Work item A
In the article on harnessing the monsoon, what relative humidity does the marine layer in the Bay of Bengal have?
Work item B
Please reproduce the article on harnessing the monsoon word for word, starting at "Chennai’s long-standing and" and going up to and including "also become controversial.".

To harness monsoon

A novel suggestion to find a permanent solution to the problem of water scarcity in Chennai: reshape the face of a mountain.

Published : Nov 26, 2014 12:30 IST

Waialeale, a mountain in Kauai Island in Hawaii. It is one of the wettest spots on the earth. A volcanic eruption tore its front half (east-facing), giving it an armchair-like shape, which makes it conducive to the rising of clouds.

Waialeale, a mountain in Kauai Island in Hawaii. It is one of the wettest spots on the earth. A volcanic eruption tore its front half (east-facing), giving it an armchair-like shape, which makes it conducive to the rising of clouds.

Chennai’s long-standing and perennial water problem perhaps requires a radical solution. But the solution that T.N. Krishnamurti, a world-renowned atmospheric scientist from Florida State University (FSU), United States, who in recent years has been in the limelight with his highly accurate and successful hurricane forecasts in the U.S., suggests is so drastic and so out-of-the-box that to some the idea may even seem crazy, and it could also become controversial.

What he proposes is a large-scale geoengineering solution that would require altering the frontal face or the orography of a mountain which is in the path of the water-rich trade winds from the Bay of Bengal that the southern region receives during the north-east monsoon. “The marine layer in the Bay of Bengal, the moist air which eventually rises, has relative humidity close to 90 per cent. If I look at the satellite pictures, I see this army of stratocumulus clouds coming by. You know what I think? Oh! it’s really about 50-100 Cherrapunjis coming. I see a huge amount of water right there but it doesn’t make it. Let me tell you where it goes. Some of it goes over the Eastern Ghats without raining and some of it goes by the side of the Ghats down to the southern hemisphere,” Krishnamurti says somewhat ruefully.

(Recorded data)
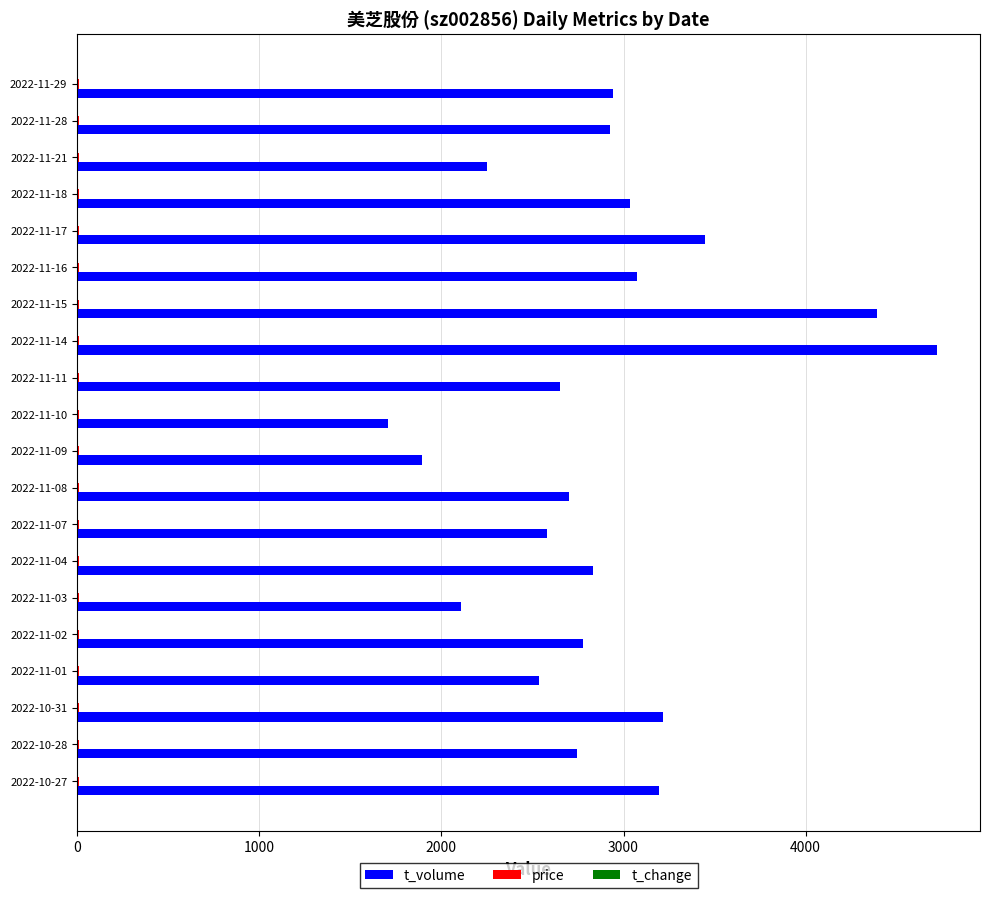

Which series changed the most between 2022-11-18 and 2022-11-10?

t_volume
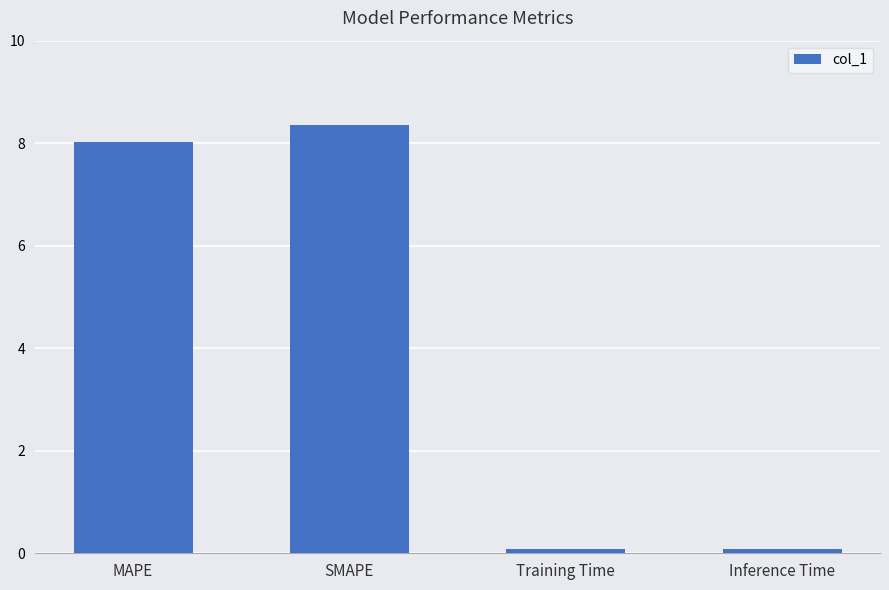

What is the average value?

4.1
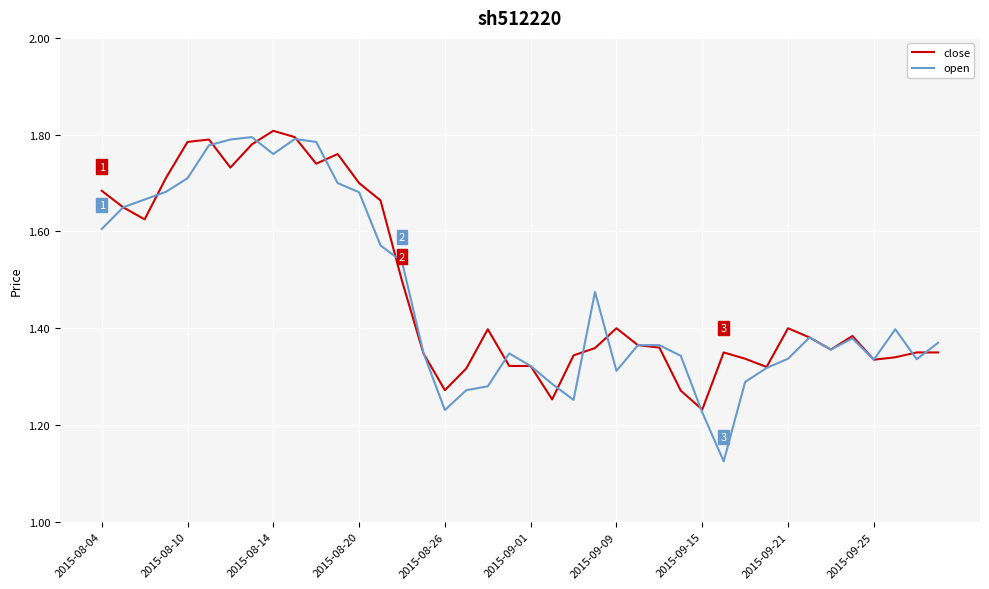

Which series has the widest spread of values?

open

Your solution A
Close to 90 percent.

Your solution B
Chennai’s long-standing and perennial water problem perhaps requires a radical solution. But the solution that T.N. Krishnamurti, a world-renowned atmospheric scientist from Florida State University (FSU), United States, who in recent years has been in the limelight with his highly accurate and successful hurricane forecasts in the U.S., suggests is so drastic and so out-of-the-box that to some the idea may even seem crazy, and it could also become controversial.